8. Что такое «спасённая» способность, возможность совершать что-либо (и не совершать чего-либо), которая не переходит просто в действие, исчерпываясь в нём, а сохраняется и продолжается («спасает себя») как таковая в произведении? Здесь миссия спасения полностью совпадает с миссией созидания, разрушая, разлагая её и в тот же миг сопровождая и претворяя её в жизнь. Нет такого движения или слова, такого цвета или оттенка звучания, такого желания или взгляда, которого спасение не задержало бы и не пресекло бы в своей любовной схватке с деянием. То, что ангел формирует, порождает и лелеет, пророк вновь возвращает к бесформенному состоянию, созерцая результат своей работы. Его глаза видят Спасённое, но только потому, что в последний день оно погибнет. И как в воспоминаниях вдруг возникает возлюбленный – а это возможно лишь, если он освободится от телесной оболочки, воплотившись в образе, – так же и деяние спасения в каждой детали прострочено частым швом небытия.

Но что же тогда, собственно, здесь спасают? – Не создание, ибо оно гибнет, не может не погибнуть. Не силу, ибо она не может быть направлена ни на что иное, кроме разрушения деяния. Оба они, скорее, пересекают некую границу, за пределами каковой их уже никак нельзя различить. Это означает, что последняя форма человеческого и божественного деяния образует такую точку, где созидание и спасение совпадают в общем движении, которое невозможно спасти. Ведь совпадение бывает лишь тогда, когда пророку нечего спасать, а ангелу больше нечего создавать. Следовательно, невозможно спасти деяние, полностью и ежесекундно объединяющее созидание и спасение, действие и созерцание, деятельность и бездействие в одном и том же бытии (и в одном и том же небытии). Отсюда и это мрачное сияние, которое, подобно звезде, удаляется от нас с головокружительной быстротой и больше уже не вернётся.

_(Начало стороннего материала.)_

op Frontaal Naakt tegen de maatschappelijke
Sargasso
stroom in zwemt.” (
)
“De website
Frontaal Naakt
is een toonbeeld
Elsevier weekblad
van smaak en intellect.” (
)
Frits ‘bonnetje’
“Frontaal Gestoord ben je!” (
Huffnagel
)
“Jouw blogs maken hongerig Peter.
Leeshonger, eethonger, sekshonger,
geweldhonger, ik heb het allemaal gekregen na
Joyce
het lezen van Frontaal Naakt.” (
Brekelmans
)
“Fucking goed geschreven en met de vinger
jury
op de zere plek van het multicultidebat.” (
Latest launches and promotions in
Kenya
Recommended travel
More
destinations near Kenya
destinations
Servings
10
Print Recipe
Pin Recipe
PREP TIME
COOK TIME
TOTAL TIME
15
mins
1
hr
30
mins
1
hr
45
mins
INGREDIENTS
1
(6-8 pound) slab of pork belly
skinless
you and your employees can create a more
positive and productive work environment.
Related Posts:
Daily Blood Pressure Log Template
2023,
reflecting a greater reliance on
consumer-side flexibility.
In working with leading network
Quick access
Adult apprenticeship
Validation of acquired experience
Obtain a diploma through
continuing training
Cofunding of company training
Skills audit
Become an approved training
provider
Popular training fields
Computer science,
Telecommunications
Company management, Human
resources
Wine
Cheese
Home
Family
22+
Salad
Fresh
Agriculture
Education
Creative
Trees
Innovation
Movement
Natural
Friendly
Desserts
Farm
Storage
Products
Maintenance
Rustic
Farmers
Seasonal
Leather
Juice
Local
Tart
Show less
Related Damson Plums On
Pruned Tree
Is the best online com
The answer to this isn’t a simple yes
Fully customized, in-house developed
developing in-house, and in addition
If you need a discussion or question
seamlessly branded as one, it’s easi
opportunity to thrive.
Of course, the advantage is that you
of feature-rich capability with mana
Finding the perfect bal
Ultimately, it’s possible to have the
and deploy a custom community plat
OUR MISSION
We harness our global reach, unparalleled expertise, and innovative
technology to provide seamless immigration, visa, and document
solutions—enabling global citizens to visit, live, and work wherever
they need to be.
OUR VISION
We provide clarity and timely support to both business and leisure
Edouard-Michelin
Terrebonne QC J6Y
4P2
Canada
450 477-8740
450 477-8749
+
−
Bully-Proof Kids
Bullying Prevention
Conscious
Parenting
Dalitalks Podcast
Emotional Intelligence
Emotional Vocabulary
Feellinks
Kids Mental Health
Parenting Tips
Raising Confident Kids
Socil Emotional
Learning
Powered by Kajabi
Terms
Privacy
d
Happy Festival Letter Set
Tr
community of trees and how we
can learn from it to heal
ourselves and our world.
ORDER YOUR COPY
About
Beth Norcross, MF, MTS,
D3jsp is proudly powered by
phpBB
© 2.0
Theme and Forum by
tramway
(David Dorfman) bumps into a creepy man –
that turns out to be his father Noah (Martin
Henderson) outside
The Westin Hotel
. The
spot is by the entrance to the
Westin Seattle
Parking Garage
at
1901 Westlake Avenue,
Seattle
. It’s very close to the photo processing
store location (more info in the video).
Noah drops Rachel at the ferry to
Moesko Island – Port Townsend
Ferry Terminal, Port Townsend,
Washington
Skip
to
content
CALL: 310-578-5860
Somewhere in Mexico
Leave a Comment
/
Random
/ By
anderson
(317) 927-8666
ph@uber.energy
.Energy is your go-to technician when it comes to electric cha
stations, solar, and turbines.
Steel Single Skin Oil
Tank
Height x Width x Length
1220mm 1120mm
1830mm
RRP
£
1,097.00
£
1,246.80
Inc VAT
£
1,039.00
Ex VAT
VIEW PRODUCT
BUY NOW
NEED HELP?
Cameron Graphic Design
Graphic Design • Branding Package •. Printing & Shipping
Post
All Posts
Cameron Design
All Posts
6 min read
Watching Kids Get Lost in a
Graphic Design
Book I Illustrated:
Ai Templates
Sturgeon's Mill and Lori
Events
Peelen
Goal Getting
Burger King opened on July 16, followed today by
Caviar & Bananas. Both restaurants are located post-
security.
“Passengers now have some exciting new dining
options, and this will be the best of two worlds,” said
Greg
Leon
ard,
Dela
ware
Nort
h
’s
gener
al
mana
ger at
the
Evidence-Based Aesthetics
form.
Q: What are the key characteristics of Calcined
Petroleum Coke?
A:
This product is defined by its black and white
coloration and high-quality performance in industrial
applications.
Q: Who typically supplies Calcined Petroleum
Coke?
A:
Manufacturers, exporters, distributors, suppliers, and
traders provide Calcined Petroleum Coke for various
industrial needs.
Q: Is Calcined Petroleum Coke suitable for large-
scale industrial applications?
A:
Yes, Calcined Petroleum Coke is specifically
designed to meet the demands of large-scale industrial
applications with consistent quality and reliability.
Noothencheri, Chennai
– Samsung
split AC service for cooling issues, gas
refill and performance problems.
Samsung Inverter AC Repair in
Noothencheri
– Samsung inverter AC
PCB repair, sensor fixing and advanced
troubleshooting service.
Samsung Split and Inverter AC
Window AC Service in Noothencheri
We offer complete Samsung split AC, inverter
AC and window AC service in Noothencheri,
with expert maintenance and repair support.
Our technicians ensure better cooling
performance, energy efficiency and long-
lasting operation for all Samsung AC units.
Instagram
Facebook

9. Плачущий ангел становится пророком, а сетование поэта о созидании преобразуется в критическое пророчество, то есть в философию. Но именно в тот момент, когда миссия спасения будто объединяет в незабываемом всё, что нельзя запомнить, она меняется. Конечно, она не исчезает, потому что, в отличие от созидания, работа избавления бесконечна. Поскольку она пережила созидание, её силы исчерпываются не в спасённом, а в том, чему нет спасения. Возникнув из неосуществлённого созидания, она заканчивает свой путь в непостижимом и отныне бесцельном спасении.

Вот почему считается, что высшее знание – это то, что приходит слишком поздно, тогда, когда в нём больше нет нужды. Пережив все наши деяния, оно становится последним и самым ценным достижением нашей жизни, и тем не менее в определённом смысле оно к нам больше уже не имеет отношения, подобно географии страны, из которой мы уезжаем. Оно так и остаётся – по крайней мере до тех пор, пока люди не научатся встречать его как величайшее торжество, как вечный шаббат – личным делом, с которым каждый старается поскорее покончить без лишнего шума. В итоге складывается странное ощущение, будто мы наконец поняли смысл созидания и спасения, их необъяснимого разобщения, а потому нам нечего больше сказать.

Что такое современность?

1. Вопрос, на который я хотел бы обратить внимание в преддверии этого семинара[12], звучит так: «Кому и чему мы современны? И прежде всего – что значит быть современным?». В ходе этого семинара мы обратимся к источникам, от авторов которых нас отделяет не одно столетие, а также к другим, более поздним и даже совсем недавним текстам; но в любом случае наша основная задача состоит в том, чтобы каким-то образом стать современниками этих текстов. «Время» нашего семинара обозначено как современность, что требует от нас взглянуть на произведения и на авторов, о которых пойдёт речь, с позиции их современников. Значение, равно как и итог этого семинара, зависят от его – от нашей – способности соответствовать этому требованию.